Topology on the set $\mathbb N$, $U$ is open iff either $1\not\in U$ or else $\sum_{n\not\in U}\frac1n\lt\infty$

Question

Define a topology on the set $\mathbb N$ of all natural numbers by calling a set $U$ open if either $1\not\in U$ or else $\sum_{n\not\in U}\frac1n\lt\infty$. Take $A=\mathbb N\setminus\{1\}$. Then, show that there is no sequence with values in $A$ converges to $1$.

---

I find this question in here. (Loot at 'answer' part)

[My attempt]

Since ,for all $N \in \mathbb N$, $\{1,N,N+1,N+2,N+3,...\}$ is open set containing $1$, if $\{x_n\}_{n=1}^{\infty}$ is convergent sequence to $1$, then the range of $\{x_n\}_{n=1}^{\infty}$ is unbounded.

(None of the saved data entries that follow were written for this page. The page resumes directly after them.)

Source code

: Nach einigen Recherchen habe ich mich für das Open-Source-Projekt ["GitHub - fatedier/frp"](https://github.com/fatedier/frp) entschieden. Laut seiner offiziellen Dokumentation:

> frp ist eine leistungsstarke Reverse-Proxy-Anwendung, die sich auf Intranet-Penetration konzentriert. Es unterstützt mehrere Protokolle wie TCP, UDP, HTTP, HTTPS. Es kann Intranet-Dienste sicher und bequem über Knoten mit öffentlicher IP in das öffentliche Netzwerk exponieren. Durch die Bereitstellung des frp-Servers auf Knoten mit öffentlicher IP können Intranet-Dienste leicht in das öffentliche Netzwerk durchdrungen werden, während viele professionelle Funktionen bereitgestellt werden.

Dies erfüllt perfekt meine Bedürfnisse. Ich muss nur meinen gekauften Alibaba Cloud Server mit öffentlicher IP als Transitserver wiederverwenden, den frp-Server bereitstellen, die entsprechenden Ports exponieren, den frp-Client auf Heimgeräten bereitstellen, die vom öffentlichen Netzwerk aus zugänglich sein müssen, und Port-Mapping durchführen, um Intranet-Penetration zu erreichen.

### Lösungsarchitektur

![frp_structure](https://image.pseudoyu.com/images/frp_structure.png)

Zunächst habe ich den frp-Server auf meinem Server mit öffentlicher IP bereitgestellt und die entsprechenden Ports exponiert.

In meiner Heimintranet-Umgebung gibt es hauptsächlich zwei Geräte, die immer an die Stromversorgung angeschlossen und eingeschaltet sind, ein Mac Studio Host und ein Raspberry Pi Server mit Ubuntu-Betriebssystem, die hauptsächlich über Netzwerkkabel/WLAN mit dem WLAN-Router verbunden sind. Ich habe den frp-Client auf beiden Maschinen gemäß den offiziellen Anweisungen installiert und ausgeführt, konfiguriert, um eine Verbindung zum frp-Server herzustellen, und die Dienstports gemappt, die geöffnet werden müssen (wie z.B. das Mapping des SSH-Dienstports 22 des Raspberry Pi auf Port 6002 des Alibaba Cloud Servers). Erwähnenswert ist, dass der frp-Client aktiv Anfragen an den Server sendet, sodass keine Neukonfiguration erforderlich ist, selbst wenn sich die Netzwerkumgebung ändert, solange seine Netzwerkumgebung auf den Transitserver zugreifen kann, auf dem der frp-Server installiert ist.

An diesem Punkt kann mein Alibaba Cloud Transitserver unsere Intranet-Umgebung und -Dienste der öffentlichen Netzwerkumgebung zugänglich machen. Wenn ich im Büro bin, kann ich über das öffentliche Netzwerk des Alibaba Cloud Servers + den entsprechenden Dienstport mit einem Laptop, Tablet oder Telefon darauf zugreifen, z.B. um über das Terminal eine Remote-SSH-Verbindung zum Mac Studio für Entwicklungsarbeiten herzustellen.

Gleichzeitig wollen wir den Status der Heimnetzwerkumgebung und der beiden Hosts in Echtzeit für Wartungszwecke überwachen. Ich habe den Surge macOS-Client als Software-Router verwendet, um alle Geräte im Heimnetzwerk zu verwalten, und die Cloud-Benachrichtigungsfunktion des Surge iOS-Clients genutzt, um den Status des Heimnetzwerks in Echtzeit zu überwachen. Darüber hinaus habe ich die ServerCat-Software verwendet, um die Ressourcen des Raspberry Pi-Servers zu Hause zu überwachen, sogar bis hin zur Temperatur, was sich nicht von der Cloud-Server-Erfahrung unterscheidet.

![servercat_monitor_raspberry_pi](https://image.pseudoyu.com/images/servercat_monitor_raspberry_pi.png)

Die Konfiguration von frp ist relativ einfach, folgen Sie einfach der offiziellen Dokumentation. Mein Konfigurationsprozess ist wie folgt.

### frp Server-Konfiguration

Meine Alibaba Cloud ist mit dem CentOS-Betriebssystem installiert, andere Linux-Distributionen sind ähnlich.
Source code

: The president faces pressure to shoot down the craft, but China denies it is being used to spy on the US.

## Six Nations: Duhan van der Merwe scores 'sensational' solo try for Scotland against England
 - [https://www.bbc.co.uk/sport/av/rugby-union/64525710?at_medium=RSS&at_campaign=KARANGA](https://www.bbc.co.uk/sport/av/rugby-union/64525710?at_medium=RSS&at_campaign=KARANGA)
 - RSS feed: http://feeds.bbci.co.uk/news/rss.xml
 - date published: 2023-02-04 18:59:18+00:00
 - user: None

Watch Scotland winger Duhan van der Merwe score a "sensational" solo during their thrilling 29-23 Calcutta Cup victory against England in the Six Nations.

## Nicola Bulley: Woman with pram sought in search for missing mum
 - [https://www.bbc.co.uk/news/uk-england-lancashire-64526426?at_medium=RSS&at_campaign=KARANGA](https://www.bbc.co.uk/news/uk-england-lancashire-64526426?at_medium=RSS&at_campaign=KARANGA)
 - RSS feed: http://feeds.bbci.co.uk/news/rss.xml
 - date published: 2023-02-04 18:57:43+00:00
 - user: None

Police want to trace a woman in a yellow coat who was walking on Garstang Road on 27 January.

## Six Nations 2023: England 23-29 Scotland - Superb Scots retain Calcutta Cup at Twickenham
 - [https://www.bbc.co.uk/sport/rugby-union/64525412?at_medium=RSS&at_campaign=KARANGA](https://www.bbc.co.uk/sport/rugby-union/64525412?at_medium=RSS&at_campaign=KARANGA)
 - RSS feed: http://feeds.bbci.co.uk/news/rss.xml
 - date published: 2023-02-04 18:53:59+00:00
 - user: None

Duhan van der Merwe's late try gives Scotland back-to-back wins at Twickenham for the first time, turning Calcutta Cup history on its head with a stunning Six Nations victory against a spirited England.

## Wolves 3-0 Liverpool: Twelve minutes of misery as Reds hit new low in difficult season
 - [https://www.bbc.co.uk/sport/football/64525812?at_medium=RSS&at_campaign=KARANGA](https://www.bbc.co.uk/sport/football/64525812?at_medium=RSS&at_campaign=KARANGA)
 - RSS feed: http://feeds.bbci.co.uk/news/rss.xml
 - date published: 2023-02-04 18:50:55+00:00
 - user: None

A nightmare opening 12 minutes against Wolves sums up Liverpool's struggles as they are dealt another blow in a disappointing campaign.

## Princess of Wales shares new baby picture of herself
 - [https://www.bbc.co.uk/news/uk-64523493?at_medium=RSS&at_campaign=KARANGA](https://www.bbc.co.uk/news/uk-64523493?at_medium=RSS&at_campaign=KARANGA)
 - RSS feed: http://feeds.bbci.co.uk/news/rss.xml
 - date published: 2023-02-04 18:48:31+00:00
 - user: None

So, what is next step?

Answer 1

Since $x_n$ is unbounded we can find a subsequence $x_{n_k}$ such that $x_{n_k}>k^{2}$ for all $k$. Let $U=\{1\}\cup (\{x_{n_1},x_{n_2},...\})^{c}$. Then $U$ is an open set containing $1$. Since $x_i \to 1$ we must have $x_i \in U$ for all $i$ sufficiently large but this is clearly false.